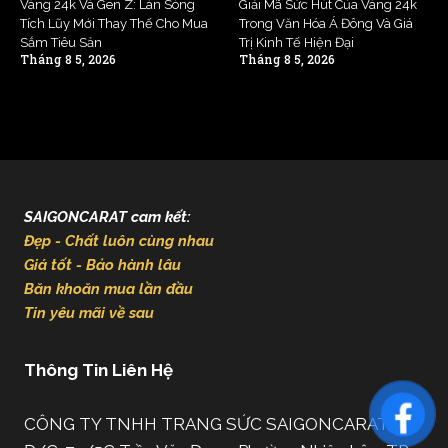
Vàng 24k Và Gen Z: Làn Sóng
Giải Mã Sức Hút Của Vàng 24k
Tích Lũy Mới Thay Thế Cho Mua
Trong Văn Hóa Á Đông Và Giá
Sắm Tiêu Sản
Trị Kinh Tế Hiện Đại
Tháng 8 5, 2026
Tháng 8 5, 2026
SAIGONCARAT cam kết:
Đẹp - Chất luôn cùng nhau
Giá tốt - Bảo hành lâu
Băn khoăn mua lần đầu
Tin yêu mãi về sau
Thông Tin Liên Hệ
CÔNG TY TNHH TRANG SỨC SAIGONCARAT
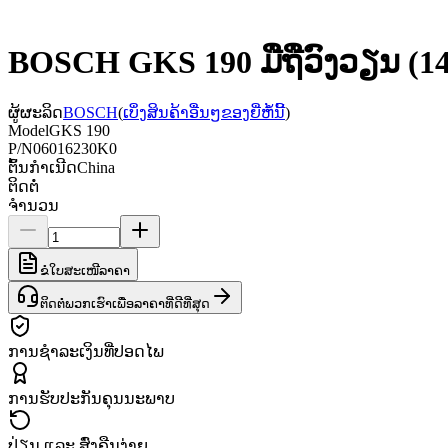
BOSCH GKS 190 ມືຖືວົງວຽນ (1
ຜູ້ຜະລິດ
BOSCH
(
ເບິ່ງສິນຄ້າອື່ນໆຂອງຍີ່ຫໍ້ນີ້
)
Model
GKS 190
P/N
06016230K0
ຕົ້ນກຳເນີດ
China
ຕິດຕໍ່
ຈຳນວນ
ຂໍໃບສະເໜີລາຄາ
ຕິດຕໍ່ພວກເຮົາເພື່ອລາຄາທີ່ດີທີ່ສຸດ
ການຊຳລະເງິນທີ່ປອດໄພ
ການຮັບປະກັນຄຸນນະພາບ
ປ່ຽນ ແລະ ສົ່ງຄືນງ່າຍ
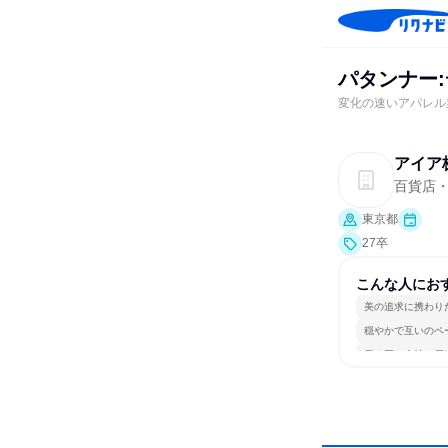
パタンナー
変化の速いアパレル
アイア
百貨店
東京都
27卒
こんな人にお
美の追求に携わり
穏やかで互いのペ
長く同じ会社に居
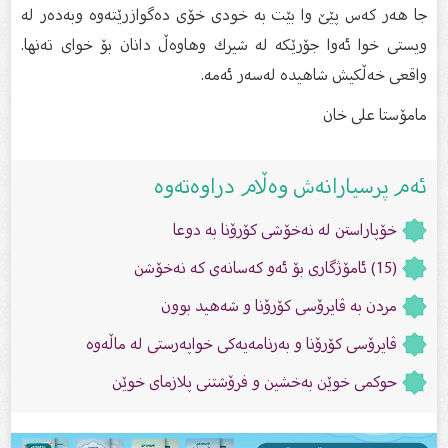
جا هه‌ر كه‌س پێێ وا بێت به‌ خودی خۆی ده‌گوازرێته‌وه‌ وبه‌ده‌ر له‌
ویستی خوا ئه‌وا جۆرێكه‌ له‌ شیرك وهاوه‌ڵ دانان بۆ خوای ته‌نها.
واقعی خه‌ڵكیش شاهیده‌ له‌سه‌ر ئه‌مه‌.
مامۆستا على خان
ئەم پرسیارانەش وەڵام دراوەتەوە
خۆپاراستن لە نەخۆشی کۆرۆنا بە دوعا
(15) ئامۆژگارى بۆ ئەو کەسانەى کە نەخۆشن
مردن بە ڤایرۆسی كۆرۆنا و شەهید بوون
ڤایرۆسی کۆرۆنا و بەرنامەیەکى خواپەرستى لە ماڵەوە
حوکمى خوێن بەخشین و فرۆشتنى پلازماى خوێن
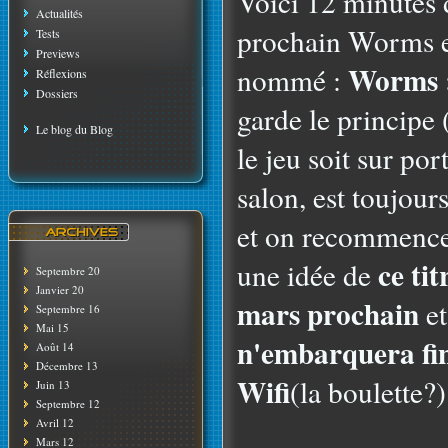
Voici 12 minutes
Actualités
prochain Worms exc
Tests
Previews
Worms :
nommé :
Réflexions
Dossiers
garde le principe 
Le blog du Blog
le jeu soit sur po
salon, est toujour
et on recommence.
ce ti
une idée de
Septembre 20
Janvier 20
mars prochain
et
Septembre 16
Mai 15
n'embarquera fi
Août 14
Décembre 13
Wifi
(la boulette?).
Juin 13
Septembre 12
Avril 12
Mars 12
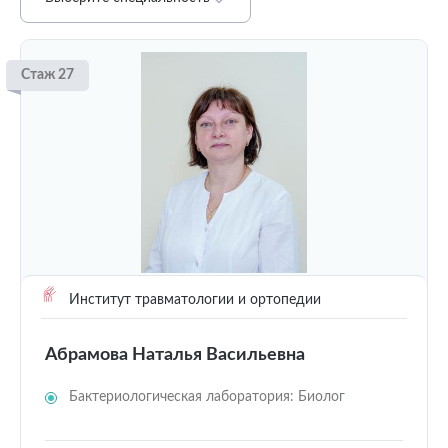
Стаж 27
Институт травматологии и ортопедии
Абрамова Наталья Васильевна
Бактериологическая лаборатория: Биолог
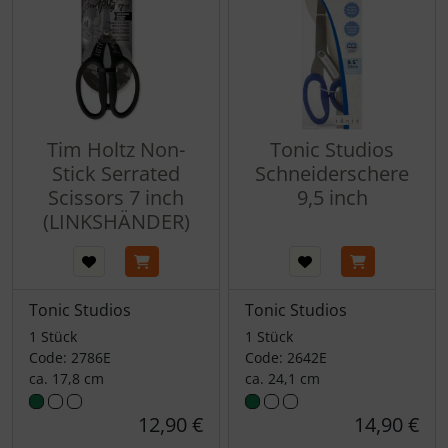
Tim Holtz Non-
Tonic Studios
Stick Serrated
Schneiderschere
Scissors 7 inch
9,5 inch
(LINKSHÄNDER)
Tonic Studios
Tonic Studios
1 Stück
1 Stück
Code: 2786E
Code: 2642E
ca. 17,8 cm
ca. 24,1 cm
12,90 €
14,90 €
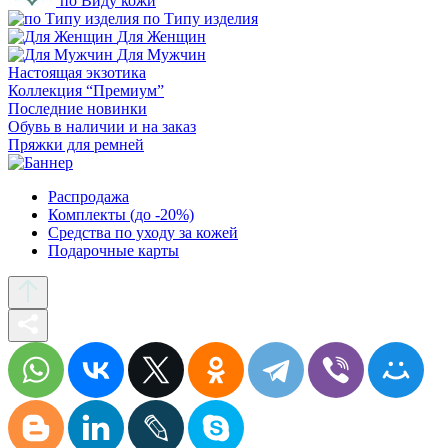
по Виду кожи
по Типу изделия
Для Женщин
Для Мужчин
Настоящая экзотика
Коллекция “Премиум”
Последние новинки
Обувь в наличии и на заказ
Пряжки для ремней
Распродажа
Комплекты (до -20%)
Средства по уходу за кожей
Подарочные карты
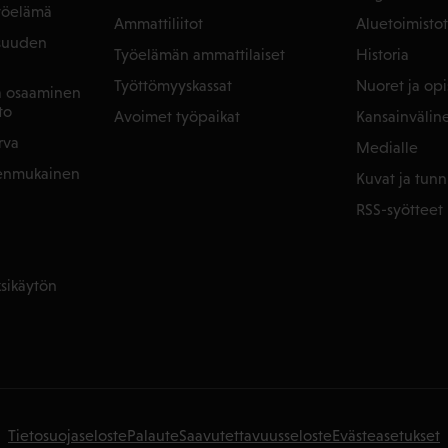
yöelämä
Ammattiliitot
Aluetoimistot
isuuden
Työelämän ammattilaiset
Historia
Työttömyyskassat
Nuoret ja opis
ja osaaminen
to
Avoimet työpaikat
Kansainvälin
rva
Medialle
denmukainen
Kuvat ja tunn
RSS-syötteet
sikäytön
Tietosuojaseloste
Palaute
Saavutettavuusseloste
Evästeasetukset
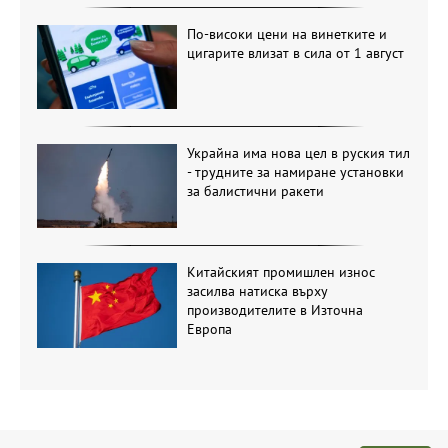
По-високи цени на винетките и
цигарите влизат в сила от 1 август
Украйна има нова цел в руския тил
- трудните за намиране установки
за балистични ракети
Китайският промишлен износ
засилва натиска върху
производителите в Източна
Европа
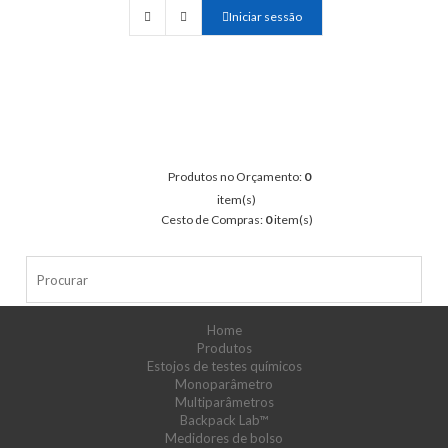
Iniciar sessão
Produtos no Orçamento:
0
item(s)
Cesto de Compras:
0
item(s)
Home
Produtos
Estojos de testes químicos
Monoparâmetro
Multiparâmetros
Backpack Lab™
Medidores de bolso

---

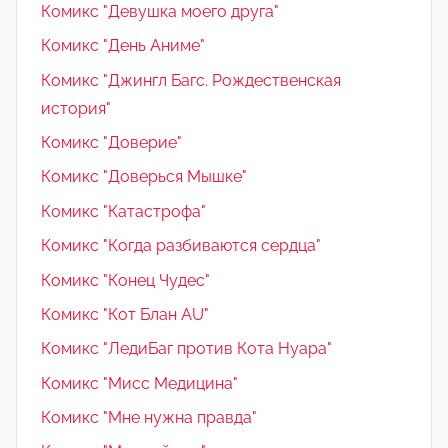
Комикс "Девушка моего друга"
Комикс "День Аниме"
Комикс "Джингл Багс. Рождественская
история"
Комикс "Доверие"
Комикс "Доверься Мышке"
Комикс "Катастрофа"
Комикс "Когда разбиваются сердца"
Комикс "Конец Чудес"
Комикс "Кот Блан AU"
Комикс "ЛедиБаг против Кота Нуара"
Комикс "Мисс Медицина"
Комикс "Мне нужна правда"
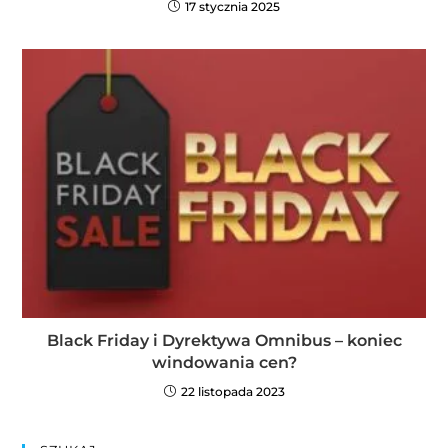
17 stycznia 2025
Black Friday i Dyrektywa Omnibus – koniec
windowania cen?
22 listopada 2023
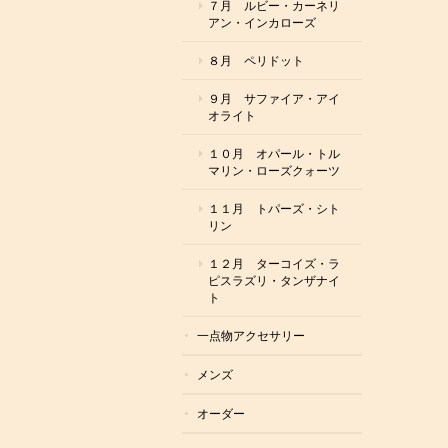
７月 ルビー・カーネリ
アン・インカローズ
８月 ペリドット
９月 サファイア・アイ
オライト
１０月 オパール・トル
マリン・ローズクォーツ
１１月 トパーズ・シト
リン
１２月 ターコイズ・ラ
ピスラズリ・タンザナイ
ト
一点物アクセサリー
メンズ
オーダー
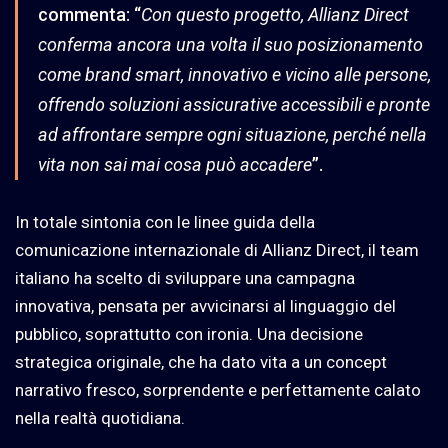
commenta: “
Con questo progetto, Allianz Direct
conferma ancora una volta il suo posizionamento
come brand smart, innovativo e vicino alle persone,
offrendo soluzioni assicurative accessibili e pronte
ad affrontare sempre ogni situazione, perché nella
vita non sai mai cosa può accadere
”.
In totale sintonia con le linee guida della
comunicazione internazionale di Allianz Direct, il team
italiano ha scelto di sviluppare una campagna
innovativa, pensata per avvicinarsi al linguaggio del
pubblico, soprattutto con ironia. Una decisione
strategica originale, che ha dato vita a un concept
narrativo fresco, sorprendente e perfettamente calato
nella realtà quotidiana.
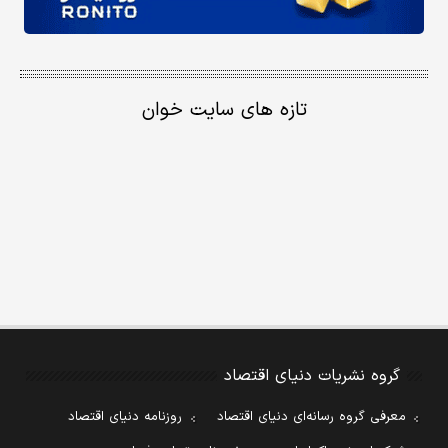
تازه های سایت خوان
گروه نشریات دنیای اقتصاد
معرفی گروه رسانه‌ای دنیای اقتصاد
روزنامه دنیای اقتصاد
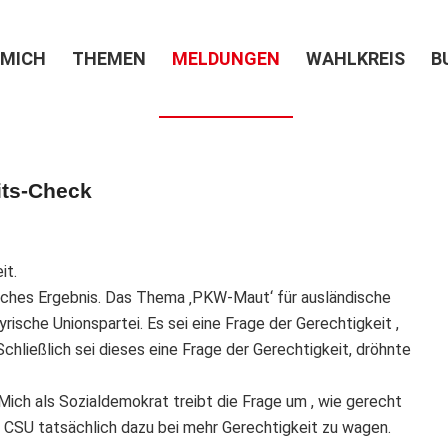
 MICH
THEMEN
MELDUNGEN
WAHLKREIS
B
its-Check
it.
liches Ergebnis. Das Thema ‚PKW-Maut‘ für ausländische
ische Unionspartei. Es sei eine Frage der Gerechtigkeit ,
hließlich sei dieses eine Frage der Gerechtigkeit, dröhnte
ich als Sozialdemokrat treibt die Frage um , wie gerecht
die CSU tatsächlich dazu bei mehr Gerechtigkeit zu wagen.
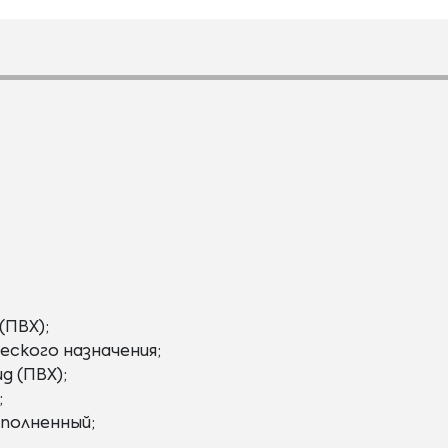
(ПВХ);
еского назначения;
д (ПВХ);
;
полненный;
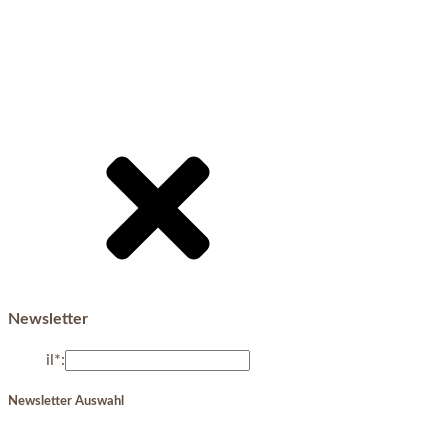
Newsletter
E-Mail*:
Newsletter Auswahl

== PROBLEM TO WORK ON ==
Within the entries above, how many lines contain "کۆرۆنا"? Respond with the number only.

== YOUR RESPONSE ==
2